Agents as the Interface to LLMs

The current AI tools and products are very, very good. They got particularly good when people realized that LLMs are good thinking machines and used them mainly for reasoning.

Encapsulating an LLM as an agent and supplementing it with everything that’s not reasoning, unlocked AI across many domains. LLMs are no longer thought of as chatbots; they are the thinking component of software for software that needs reasoning.

The AI landscape is evolving rapidly, and most new AI products that emerged in the last few months seem to converge around three areas: knowledge augmentation, Context Engineering, and reusable skills/workflows (giving AI access to known/derived workflows from the existing system). The boundary between all these ideas is fluid. MCPs briefly got super popular, but now they’re being wrapped into sub-agents. Agents are becoming the abstraction layer that composes all these ideas.

The industry also seems increasingly comfortable with the idea of the agentic loop. At its core, the loop is simple: an LLM does the reasoning, while surrounding systems provide tools, knowledge, memory, constraints, and evaluation.

Most of the engineering challenge now is about maximizing the quality of that loop, giving the model the right context, grounding it effectively, monitoring execution, and deciding when the output is good enough to trust. And we are all trying to get the most out of this loop.
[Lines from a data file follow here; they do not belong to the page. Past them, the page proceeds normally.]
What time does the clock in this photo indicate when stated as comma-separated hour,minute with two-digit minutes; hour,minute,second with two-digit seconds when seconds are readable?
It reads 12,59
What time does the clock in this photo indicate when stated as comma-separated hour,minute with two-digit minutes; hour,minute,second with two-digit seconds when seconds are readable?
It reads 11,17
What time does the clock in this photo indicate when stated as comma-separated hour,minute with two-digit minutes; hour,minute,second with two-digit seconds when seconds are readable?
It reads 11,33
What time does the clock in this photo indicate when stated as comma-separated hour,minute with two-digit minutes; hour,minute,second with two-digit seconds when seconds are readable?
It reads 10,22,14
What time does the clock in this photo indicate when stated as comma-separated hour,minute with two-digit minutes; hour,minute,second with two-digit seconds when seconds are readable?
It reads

I think the next few months/years will be about agent orchestration and communication. We have to figure out how agents communicate, delegate, verify, recover from failure, and stay aligned with their given objective. It is not very different from microservices, but unlike traditional services, the agents have non-deterministic contracts, so we need to keep them grounded and ensure they don’t stray too far away from their tasks. Probabilistic contracts also mean that a fully decentralized system with peer-to-peer communication is hard to build while making sure that the output of all sub-agents aligns with the final output. Centralized coordinators seem to be the way forward for now.

The next few blogs will be more technical, covering aspects of Agent coordination.